When Tate Etc. invited a selection of artists from around the world to write about how Kazimir Malevich has inspired or influenced their work, we were not expecting the range of voices to be so richly varied and geographically diverse. Artist Josiah McElheny discusses his experiences of engaging directly with Malevich’s work, alongside his own
My first experience of engaging directly with Malevich’s work was when I had an opportunity to retell the story of early modernism in art, using the collection at the Moderna Museet in Stockholm. Part of my project was a re-staging of my work initially commissioned by the Museum of Modern Art in New York, The Alpine Cathedral and the City-Crown 2007 – which had at its centre two sculptural models of buildings inspired by the work of Bruno Taut and Paul Scheerbart. To me, the ideas proposed by Taut and Scheerbart represent a forgotten path of modernism.

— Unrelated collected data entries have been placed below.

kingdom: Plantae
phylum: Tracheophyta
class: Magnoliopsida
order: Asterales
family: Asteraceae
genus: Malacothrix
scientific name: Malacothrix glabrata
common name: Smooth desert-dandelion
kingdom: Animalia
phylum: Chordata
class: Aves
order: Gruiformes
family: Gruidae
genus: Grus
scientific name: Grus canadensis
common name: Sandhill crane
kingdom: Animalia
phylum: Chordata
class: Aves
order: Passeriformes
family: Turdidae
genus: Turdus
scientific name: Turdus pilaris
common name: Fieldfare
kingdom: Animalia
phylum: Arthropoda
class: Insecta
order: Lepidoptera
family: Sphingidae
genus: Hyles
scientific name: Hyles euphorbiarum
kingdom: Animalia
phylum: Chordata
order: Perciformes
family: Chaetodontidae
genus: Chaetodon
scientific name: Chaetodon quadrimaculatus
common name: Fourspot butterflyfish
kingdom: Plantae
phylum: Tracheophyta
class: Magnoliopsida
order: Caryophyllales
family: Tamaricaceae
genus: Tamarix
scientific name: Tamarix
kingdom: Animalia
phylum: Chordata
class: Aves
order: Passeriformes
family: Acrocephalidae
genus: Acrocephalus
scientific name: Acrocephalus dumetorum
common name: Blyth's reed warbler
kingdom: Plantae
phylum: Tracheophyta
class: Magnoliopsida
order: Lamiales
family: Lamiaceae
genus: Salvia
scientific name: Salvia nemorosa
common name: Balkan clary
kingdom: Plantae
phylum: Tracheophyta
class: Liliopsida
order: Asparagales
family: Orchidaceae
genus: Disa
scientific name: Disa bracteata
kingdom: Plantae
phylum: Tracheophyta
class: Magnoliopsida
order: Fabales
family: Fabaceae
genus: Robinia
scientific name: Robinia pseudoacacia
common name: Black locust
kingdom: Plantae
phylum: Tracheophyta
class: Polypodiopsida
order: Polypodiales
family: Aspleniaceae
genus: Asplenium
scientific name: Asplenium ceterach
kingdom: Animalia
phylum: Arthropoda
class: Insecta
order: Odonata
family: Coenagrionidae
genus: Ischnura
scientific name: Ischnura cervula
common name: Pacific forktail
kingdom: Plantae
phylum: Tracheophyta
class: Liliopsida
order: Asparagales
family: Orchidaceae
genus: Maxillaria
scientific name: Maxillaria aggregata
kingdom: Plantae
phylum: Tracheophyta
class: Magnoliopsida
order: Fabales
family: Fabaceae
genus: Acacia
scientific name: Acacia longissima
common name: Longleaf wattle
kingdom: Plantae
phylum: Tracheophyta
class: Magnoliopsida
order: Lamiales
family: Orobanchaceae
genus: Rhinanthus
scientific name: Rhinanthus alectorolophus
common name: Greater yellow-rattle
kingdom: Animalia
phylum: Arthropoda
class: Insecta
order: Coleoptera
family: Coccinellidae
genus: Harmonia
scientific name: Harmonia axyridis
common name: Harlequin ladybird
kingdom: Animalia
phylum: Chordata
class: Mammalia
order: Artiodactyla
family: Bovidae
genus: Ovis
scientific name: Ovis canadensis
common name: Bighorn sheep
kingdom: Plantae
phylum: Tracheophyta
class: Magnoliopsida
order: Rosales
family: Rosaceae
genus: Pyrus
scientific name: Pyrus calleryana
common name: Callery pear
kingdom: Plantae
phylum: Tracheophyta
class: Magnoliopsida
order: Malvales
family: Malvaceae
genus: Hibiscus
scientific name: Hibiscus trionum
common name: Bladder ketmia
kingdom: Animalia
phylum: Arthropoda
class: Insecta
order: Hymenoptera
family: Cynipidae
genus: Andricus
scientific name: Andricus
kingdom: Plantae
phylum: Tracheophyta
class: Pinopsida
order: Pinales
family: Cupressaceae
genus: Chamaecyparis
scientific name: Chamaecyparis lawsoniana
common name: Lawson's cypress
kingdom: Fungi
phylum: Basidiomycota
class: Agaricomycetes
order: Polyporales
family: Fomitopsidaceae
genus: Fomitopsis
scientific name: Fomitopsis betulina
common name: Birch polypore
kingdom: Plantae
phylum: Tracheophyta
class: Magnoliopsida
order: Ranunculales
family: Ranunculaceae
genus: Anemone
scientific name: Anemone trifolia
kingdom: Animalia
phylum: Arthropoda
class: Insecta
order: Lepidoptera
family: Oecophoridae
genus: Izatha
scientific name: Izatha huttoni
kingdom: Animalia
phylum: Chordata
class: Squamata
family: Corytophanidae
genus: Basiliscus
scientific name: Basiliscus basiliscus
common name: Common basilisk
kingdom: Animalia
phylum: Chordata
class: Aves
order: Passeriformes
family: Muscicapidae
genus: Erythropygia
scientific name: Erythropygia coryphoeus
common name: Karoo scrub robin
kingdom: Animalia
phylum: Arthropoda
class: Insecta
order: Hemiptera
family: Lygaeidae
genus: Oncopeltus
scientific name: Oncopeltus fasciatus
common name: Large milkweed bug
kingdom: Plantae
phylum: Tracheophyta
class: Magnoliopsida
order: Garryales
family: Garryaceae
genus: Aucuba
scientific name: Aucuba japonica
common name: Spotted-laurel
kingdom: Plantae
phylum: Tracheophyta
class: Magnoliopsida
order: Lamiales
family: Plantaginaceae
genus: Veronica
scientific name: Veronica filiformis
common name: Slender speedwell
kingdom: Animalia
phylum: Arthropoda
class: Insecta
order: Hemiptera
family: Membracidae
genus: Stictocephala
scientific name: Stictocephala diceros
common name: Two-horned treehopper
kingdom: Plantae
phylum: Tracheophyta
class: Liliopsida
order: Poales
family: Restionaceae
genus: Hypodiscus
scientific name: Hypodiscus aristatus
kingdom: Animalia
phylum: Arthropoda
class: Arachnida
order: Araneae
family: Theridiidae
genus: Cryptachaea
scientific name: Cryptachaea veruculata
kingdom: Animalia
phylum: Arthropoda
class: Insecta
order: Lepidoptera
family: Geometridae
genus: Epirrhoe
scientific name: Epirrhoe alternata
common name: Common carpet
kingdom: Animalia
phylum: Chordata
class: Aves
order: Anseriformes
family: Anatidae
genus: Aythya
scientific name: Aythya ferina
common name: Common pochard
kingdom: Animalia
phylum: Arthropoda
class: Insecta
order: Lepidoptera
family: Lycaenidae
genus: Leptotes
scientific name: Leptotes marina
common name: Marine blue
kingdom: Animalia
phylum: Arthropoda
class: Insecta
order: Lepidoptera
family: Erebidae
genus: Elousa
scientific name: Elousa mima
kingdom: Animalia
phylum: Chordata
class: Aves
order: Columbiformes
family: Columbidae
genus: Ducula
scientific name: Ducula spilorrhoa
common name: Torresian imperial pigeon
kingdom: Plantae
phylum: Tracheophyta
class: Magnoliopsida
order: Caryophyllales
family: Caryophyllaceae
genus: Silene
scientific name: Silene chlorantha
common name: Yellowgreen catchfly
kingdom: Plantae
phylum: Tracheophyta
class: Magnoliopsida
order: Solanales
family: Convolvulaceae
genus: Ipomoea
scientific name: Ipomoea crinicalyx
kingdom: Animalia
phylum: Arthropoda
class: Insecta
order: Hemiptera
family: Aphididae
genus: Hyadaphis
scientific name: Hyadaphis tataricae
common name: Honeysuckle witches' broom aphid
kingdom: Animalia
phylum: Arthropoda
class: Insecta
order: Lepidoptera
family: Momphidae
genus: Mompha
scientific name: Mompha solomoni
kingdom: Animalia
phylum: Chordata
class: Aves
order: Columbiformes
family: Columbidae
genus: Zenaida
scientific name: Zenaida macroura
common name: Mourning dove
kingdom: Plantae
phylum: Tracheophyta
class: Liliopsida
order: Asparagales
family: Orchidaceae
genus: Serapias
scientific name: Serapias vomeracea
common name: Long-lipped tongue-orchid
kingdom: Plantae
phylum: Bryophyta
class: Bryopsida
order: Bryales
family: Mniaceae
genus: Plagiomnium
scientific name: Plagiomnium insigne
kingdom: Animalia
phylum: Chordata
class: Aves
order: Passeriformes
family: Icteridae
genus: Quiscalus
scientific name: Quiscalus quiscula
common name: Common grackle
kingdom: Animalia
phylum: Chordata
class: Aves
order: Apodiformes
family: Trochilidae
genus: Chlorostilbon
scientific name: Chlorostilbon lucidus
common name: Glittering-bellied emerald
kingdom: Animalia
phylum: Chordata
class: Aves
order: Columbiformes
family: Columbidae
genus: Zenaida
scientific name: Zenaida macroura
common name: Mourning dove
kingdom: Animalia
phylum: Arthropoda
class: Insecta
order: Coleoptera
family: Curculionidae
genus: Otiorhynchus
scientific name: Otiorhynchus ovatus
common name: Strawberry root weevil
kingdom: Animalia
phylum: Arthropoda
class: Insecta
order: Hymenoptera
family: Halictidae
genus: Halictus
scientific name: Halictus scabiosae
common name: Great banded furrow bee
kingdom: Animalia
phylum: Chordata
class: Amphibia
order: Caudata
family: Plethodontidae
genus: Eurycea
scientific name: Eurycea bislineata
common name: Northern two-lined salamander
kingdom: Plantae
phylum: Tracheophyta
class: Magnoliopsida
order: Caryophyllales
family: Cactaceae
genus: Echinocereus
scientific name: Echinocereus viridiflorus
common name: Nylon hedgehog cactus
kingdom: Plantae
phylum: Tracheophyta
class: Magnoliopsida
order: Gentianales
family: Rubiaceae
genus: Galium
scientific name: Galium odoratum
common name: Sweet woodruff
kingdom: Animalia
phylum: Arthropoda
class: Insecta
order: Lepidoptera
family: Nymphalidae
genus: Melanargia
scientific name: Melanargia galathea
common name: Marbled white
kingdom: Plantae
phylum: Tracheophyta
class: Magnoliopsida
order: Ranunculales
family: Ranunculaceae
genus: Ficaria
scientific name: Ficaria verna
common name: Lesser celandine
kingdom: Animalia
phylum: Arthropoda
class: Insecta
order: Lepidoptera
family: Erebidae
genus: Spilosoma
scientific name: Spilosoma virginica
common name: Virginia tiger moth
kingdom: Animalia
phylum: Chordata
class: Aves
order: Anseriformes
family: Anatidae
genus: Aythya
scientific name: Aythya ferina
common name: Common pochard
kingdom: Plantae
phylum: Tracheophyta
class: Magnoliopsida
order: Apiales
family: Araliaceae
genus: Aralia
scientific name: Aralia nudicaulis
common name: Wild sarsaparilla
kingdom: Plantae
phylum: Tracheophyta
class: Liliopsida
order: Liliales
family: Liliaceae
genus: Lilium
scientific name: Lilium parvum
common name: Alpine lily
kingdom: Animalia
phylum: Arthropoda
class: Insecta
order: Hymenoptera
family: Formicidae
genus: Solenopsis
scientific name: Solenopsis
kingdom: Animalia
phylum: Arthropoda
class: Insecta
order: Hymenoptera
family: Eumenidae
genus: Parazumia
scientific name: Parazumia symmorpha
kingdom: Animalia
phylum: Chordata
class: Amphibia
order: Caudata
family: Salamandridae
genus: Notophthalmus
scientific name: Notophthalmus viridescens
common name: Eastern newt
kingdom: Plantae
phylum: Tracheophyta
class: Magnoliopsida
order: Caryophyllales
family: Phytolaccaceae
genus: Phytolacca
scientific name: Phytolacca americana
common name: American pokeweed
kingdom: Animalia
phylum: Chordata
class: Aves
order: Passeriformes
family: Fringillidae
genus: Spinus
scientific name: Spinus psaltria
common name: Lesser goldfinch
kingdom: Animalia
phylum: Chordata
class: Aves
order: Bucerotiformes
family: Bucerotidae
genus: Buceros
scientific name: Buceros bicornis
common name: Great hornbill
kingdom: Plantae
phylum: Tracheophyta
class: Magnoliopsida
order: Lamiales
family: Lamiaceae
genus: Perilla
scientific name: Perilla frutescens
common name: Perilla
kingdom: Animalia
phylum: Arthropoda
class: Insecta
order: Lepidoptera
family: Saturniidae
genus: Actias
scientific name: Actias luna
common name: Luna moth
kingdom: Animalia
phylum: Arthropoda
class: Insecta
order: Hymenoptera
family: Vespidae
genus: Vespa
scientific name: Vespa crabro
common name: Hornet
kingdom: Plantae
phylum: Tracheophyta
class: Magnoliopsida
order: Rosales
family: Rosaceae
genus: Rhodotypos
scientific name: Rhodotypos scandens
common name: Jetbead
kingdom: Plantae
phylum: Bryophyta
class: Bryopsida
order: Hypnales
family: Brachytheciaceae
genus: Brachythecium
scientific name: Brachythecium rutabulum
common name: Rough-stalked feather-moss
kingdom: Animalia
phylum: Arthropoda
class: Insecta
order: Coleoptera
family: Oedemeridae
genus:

For the exhibition, curator Iris Müller-Westermann and I removed the many modernist works from a large room in Moderna Museet, leaving only one Malevich painting - Black and White Suprematist Composition 1915 – and the model of Tatlin’s Tower. Then we put together a selection of paintings by Hilma af Klint for the other side of the room and a small ante-room, plus a painting by Giacomo Balla. By taking the Malevich out of its usual historic context, by de-historicising it one might say, the work became incredibly vibrant and ‘new’, and its meaning appeared to change. Being displayed near the Klint paintings, it seemed less about rationality and progress, but about something much more mystical.
The Suprematism movement gets associated with Constructivism and the idea of progress in image-making; even the name itself, its ‘supreme-ness’, implies paternalism and authoritarianism. But that was not really its intention. I think Malevich had much in common with his predecessor Klint – our very first abstract painter - in that he had great hopes for the transformative potential that his images could evoke. His idea of Suprematism was based on instinct and feeling or emotion, rather than a sense of rationality we often think we see in the work of, for example, Josef Albers.
And then there is the famous photograph of ‘The Last Futurist Exhibition of Painting 0:10’. For me, this picture prefigures ideas of exhibition display in the 1950s, 1960s and 1970s, inasmuch as it is about the body and how you experience something in space, as opposed to the notion of the image as bordered object. This picture led me to Malevich’s work on the opera Victory Over the Sun – for which he designed costumes and sets - and then to that of his colleagues Varvara Stepanova and Lyubov Popova, who were also making artworks as clothing and costume design. These artists were painting abstraction through the form of the body in the same way that ‘The Last Futurist Exhibition of Painting 0:10’ was a display of paintings about the body’s experience of form.
This is a really poignant subject today, because so much about abstraction has been critiqued in terms of authoritarianism and universalism – abstraction as ‘suprematism’ in the sense of it being a supreme expression of something. I agree with the critiques, but what’s missing are the hopes that it represented in Malevich’s time. These images, drawings, plans and costumes for operas and ballets are a clue to both the original meaning and perhaps also to an ongoing meaning for their work: abstraction through the subjectivity of the body.
Malevich seems to me to be a very hopeful artist today if you allow his work to resonate anew and realise that it comes not only out of history, but out of desire and hope and dreams.
Josiah McElheny is an artist based in New York City.